> _EXERCISE_
A single number is the required answer: the count of lines in the listing below that hold the string "intégrité".

#####

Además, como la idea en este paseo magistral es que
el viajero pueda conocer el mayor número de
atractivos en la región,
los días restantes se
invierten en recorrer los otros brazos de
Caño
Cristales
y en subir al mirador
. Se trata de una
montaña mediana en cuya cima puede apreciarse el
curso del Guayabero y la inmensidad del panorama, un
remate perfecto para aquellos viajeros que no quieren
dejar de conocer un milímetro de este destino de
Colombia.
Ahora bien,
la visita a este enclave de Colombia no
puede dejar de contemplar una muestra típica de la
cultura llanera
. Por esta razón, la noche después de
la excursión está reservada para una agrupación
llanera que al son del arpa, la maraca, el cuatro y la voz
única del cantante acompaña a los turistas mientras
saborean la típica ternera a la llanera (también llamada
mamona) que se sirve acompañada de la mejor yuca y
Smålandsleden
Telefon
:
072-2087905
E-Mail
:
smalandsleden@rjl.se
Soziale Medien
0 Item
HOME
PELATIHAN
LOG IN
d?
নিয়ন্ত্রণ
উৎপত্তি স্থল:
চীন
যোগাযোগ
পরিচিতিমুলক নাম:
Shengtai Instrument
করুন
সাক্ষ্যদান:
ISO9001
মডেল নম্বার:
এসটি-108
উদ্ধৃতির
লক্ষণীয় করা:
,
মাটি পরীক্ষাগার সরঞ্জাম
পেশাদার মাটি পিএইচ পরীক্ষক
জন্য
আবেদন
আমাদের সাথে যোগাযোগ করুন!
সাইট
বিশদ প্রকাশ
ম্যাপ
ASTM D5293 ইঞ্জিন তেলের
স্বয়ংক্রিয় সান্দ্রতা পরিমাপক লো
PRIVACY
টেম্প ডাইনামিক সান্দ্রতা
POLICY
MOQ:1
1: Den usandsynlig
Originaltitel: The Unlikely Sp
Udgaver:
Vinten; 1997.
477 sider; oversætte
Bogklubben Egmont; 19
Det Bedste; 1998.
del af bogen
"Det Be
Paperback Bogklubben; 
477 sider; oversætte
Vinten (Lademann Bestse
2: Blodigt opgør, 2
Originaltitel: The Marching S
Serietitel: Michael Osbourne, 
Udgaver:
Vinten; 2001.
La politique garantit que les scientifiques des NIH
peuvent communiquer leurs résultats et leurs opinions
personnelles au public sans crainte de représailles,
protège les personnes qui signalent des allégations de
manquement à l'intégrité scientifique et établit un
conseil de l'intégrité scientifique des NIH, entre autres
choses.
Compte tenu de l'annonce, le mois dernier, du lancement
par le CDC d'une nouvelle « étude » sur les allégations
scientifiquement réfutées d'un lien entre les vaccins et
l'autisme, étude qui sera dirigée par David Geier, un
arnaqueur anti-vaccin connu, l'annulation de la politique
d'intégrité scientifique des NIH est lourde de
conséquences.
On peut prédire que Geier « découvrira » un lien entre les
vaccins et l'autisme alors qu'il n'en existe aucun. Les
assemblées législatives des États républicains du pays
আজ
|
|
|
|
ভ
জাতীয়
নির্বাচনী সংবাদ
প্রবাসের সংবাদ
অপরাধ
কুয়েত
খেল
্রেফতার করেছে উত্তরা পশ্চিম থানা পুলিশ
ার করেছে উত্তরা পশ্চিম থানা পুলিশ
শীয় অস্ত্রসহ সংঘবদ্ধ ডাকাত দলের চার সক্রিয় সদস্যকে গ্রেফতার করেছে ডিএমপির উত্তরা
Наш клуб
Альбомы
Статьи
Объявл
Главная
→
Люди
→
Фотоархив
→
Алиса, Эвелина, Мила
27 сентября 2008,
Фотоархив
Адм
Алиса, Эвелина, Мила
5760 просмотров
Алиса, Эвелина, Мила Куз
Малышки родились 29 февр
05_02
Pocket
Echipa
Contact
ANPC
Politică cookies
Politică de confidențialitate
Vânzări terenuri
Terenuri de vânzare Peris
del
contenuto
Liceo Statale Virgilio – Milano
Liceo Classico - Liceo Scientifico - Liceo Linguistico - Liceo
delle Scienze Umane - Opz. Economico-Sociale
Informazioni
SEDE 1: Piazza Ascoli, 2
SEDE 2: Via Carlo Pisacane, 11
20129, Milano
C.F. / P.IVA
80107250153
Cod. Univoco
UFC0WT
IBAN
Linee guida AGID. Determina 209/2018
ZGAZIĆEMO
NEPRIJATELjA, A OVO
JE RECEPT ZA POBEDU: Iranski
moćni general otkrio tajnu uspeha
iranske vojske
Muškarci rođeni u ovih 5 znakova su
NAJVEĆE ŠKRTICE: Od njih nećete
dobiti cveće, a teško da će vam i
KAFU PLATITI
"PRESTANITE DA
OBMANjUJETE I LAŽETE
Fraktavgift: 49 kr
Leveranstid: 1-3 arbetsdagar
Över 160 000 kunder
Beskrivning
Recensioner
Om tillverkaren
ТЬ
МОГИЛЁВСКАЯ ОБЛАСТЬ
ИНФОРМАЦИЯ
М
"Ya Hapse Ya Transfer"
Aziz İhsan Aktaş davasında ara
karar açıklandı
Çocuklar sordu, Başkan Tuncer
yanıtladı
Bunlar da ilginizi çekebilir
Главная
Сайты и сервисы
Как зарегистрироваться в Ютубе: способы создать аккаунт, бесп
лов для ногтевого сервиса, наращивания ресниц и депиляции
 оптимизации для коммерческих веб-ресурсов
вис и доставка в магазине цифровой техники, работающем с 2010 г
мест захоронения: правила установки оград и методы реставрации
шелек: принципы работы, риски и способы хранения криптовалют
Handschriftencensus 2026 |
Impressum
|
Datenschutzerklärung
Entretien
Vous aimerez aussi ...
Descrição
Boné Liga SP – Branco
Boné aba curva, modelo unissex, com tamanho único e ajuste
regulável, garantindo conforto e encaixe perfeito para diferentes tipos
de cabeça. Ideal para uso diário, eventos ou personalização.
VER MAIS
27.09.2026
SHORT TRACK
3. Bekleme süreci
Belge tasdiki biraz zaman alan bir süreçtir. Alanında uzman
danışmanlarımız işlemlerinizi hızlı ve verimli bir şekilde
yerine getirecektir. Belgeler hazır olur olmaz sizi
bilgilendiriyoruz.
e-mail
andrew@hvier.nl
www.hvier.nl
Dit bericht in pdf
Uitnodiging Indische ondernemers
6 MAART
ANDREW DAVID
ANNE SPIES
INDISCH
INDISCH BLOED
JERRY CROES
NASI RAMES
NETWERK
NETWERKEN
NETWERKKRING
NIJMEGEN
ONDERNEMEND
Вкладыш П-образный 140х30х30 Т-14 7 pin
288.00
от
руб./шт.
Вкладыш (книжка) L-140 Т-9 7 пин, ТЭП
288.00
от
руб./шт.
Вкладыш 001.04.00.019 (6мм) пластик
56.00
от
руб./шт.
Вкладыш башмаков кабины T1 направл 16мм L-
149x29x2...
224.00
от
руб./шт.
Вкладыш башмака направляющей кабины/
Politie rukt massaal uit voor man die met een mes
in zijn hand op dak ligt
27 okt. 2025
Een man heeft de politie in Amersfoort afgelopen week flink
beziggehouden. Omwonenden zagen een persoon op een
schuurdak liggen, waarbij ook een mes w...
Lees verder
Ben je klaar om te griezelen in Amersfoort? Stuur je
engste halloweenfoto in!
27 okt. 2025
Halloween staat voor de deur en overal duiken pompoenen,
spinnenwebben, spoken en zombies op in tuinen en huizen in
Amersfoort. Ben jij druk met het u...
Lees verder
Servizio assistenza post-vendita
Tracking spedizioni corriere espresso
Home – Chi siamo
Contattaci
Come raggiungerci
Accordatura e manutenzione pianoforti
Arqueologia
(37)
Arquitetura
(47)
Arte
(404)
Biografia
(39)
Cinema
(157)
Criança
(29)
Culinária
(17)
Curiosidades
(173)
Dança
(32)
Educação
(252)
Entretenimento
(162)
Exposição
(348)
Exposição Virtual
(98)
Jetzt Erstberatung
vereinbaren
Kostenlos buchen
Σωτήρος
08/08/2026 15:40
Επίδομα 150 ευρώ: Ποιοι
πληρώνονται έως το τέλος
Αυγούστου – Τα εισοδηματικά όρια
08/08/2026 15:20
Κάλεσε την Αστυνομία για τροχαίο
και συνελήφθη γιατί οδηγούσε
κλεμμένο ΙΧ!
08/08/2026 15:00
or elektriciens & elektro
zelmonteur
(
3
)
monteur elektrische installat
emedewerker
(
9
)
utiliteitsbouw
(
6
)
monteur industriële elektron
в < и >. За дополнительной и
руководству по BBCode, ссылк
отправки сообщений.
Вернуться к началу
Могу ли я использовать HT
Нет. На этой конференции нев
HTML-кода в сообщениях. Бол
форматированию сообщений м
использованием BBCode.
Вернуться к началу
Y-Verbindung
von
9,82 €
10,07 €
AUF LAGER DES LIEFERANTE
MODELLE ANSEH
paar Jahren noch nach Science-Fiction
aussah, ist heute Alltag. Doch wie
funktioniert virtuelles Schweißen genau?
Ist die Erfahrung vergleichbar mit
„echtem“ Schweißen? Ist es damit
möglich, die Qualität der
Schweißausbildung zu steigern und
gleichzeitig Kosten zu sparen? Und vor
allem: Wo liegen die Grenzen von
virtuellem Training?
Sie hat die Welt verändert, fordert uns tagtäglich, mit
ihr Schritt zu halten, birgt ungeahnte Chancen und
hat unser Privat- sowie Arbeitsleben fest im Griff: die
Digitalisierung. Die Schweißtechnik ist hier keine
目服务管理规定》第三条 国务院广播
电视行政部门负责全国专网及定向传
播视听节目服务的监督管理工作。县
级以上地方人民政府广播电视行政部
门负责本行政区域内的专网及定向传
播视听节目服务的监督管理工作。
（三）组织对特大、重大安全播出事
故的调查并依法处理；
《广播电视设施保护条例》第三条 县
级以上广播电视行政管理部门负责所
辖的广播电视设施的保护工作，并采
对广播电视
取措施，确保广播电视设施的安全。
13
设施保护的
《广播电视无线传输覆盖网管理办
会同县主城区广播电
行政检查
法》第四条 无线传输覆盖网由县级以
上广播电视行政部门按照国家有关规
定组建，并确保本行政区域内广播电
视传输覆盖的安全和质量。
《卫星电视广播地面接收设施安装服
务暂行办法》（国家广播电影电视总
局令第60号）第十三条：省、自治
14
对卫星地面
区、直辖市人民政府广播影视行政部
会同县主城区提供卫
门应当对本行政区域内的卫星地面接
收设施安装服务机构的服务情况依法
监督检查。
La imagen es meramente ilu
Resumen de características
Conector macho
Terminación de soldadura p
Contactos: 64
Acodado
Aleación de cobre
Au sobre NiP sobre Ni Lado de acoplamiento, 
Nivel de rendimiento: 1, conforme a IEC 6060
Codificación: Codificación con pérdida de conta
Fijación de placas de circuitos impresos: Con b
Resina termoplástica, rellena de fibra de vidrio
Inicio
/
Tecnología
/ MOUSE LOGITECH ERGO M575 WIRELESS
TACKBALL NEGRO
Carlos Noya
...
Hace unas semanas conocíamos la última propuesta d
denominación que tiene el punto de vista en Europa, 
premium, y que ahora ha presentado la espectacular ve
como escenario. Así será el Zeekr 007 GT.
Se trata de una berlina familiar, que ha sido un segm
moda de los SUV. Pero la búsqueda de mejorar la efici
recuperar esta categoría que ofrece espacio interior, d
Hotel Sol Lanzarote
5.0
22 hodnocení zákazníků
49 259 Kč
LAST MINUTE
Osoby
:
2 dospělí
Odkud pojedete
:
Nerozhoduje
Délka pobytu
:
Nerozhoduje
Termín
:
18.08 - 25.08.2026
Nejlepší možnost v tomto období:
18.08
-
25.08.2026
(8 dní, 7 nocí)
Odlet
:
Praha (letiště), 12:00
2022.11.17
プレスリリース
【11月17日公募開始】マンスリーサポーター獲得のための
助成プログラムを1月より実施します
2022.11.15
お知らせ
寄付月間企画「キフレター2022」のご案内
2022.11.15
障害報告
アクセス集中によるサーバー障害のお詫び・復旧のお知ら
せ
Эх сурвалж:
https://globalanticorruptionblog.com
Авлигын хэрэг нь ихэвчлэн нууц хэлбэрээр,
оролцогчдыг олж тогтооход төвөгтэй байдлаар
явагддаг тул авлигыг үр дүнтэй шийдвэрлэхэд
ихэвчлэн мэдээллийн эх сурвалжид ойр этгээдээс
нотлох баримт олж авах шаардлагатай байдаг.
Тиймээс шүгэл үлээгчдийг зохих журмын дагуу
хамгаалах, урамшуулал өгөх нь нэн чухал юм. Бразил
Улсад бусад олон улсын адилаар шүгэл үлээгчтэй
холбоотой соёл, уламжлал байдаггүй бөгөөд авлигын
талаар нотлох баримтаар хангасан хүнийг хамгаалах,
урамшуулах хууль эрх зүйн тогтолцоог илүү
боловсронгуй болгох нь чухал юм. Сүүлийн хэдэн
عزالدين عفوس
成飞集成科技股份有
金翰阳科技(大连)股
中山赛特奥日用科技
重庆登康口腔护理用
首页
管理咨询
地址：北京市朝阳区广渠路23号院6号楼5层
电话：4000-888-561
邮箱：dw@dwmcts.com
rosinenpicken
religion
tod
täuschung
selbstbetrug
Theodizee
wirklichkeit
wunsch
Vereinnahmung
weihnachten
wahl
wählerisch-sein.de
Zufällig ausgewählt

#####

> _YOUR RESPONSE_
3